Supplied data section start
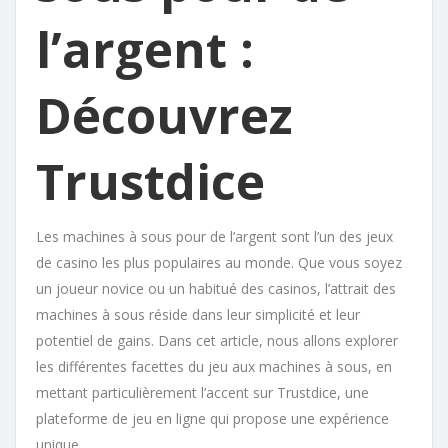
l’argent :
Découvrez
Trustdice
Les machines à sous pour de l’argent sont l’un des jeux
de casino les plus populaires au monde. Que vous soyez
un joueur novice ou un habitué des casinos, l’attrait des
machines à sous réside dans leur simplicité et leur
potentiel de gains. Dans cet article, nous allons explorer
les différentes facettes du jeu aux machines à sous, en
mettant particulièrement l’accent sur Trustdice, une
plateforme de jeu en ligne qui propose une expérience
unique.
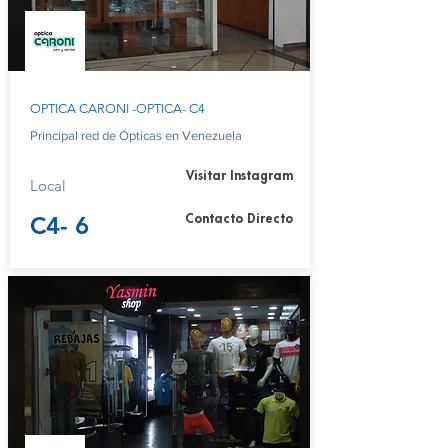
OPTICA CARONI -OPTICA- C4
Principal red de Ópticas en Venezuela
Visitar Instagram
Local
C4- 6
Contacto Directo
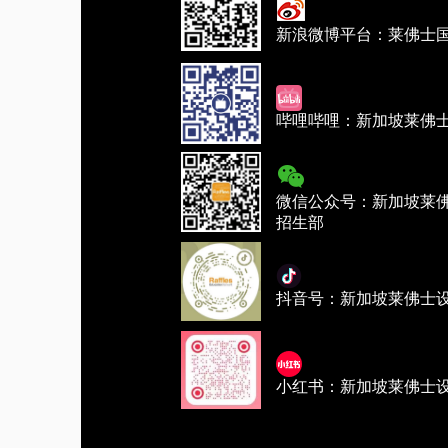
新浪微博平台：莱佛士
哔哩哔哩：新加坡莱佛
微信公众号：新加坡莱
招生部
抖音号：新加坡莱佛士
小红书：新加坡莱佛士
Supplied data section end
### What is needed
Please copy the lines from the start of the items through the line containing "machines à sous réside", including that line, and leave the pictures out of your answer.

### Answer area
l’argent :
Découvrez
Trustdice
Les machines à sous pour de l’argent sont l’un des jeux
de casino les plus populaires au monde. Que vous soyez
un joueur novice ou un habitué des casinos, l’attrait des
machines à sous réside dans leur simplicité et leur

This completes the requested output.